Même si la dette néocoloniale a été payée à la fin des années 1940, les classes dirigeantes continuent d’accepter le carcan de l’endettement, notamment pendant le long règne des Duvalier[9]. Après plus d’un siècle d’asservissement, elles ne semblent à l’aise que dans la subordination à l’égard de l’impérialisme. Soulignons que cette subordination se fait au prix de la sauvage répression des masses populaires urbaines et rurales qui aspirent à la construction d’un modèle de société alternative au système (néo)colonial. En fait, l’endettement a non seulement freiné tout progrès économique et social des classes populaires urbaines et paysannes, mais il a aussi coincé le pays dans une spirale d’arriération et de sous-développement[10]. Cela peut expliquer l’effondrement de l’État et l’asservissement d’Haïti aux organisations de coopérants ainsi qu’aux organismes financiers internationaux tels que la Banque mondiale (BM) et le Fonds monétaire international (FMI).

En 1986, les révoltes populaires font chuter la dictature, mais la machine de l’État néocolonial demeure intacte. Les orientations de gouvernance néolibérale, amorcées depuis les années 1970, sont renforcées par le retour de Jean-Bertrand Aristide, en 1994, sous la surveillance des forces d’occupation étatsuniennes et de l’ONU. L’aspiration populaire à la démocratie est alors neutralisée par la coalition de la bourgeoisie compradore haïtienne et les puissances impérialistes. Dans les faits, la population n’a droit qu’à « une démocratie sans participation du demos[11] », une démocratie fantoche !

La spoliation se poursuit par l’application de nouvelles mesures économiques comme la privatisation des industries étatiques, le retrait de l’État de l’économie, le partenariat public-privé et la consécration de la loi suprême du marché. De 1980 à 2010, un cycle de 30 ans de purge économique néolibérale fait suite à deux siècles de saccage et de rançonnage financier. Le séisme de 2010 n’a fait que mettre à nu la catastrophe sociale et humanitaire orchestrée durant cette longue histoire de pillage éhonté.

Décennie 2010 : vers l’invention d’un nouveau modèle de société post-néocolonial

La décennie 2010-2020 est marquée par une importante contestation populaire contre le nouvel ajustement de l’ordre néocolonial. La première manche est enclenchée à la fin du mandat du néo-duvaliériste Michel Martelly.
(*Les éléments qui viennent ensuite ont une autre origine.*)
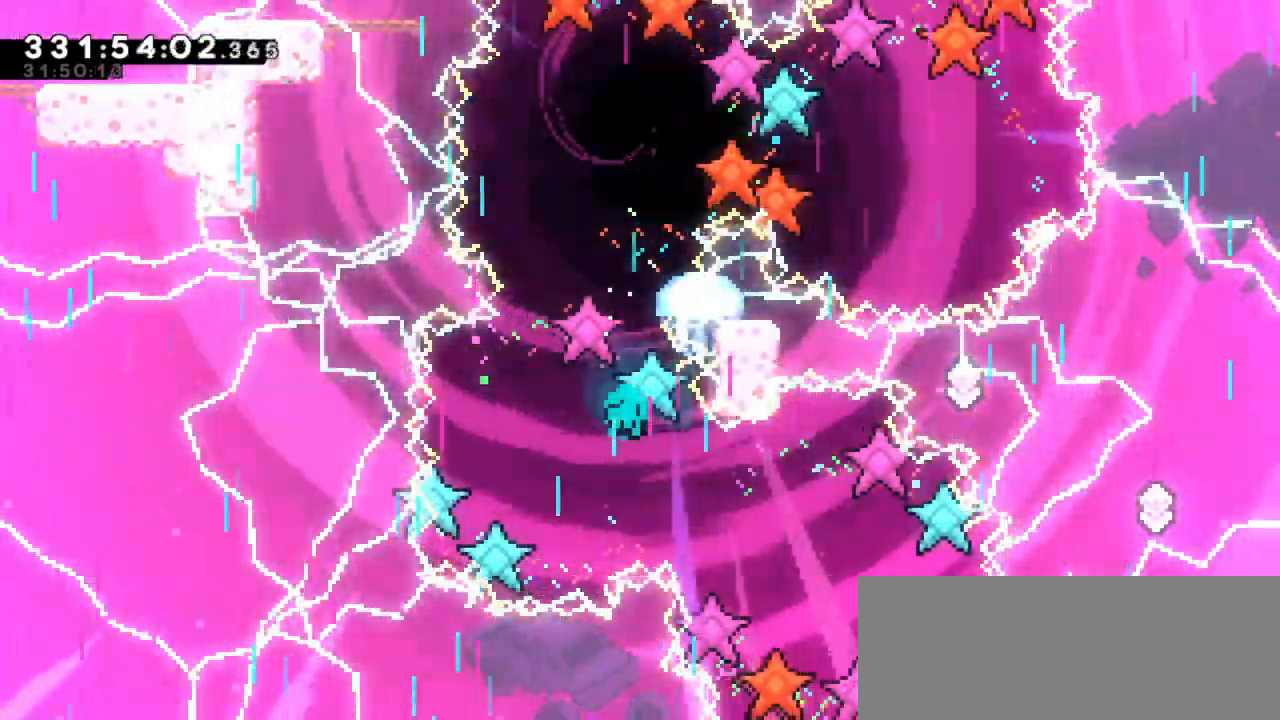
{"keys": ["grab", "jump2"], "events": [[234, "jump2", "down"], [434, "jump2", "up"], [500, "jump2", "down"]]}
Après avoir dirigé le pays comme un autocrate complètement asservi aux grandes ambassades occidentales et aux agences internationales, Martelly se bute à une grande résistance populaire lorsqu’il essaie, en 2016, de passer le pouvoir à un membre de son parti par le truchement d’élections truquées. Mais l’important appui international et local lui permet de garder le pouvoir en faisant élire son dauphin, Jovenel Moïse, avec moins de 20 % de l’électorat. Pendant ce temps, la gestion calamiteuse des fonds PetroCaribe et la reconstruction post-séisme ont exacerbé le pillage et la spoliation des biens publics. De surcroît, les politiques néolibérales renforcées par les diktats du FMI et de la Banque mondiale ont jeté les masses urbaines et rurales dans une situation de désespoir[12].

Une deuxième manche de mobilisation est enclenchée les 6 et 7 juillet 2018 après l’annonce de l’augmentation du prix de l’essence par le gouvernement de Jovenel Moïse. Cette fois-ci, la lutte porte sur des revendications sociales et sur la gouvernance de l’État. Le retrait des mesures d’augmentation du prix de l’essence ne suffit pas à calmer l’ardeur des masses qui exigent désormais que l’État rende des comptes sur la gestion des fonds de la reconstruction. La population tend alors à se radicaliser au point de revendiquer un changement de système social et politique. Le rejet du modèle d’État néocolonial apparaît sans équivoque lorsque près d’un million d’Haïtiennes et d’Haïtiens décident de marcher quotidiennement à la grandeur du pays. Cette lutte ouvre la perspective de construction d’un ordre social nouveau qui se démarque de la longue tradition capitaliste coloniale et néocoloniale. Mais cette utopie achoppe à cause de l’entêtement des forces conservatrices du statu quo, tant à l’échelle locale qu’internationale.

Réponse politique du régime à la contestation populaire

La mobilisation populaire n’a pas seulement mis à mal le régime du Parti haïtien Tèt Kale (PHTK), mais elle a également ébranlé les mécanismes d’ajustement et de réajustement de la domination néocoloniale de l’État. L’implication directe des grandes ambassades et des agences transnationales dans le façonnement des institutions haïtiennes a été mise à nu. C’est pourquoi, en dépit de la nature purement démocratique des revendications populaires, les grands médias occidentaux, qui font habituellement l’apologie de la démocratie bourgeoise et du respect des droits de l’homme dans certains pays, ont très peu couvert ces événements en Haïti[13].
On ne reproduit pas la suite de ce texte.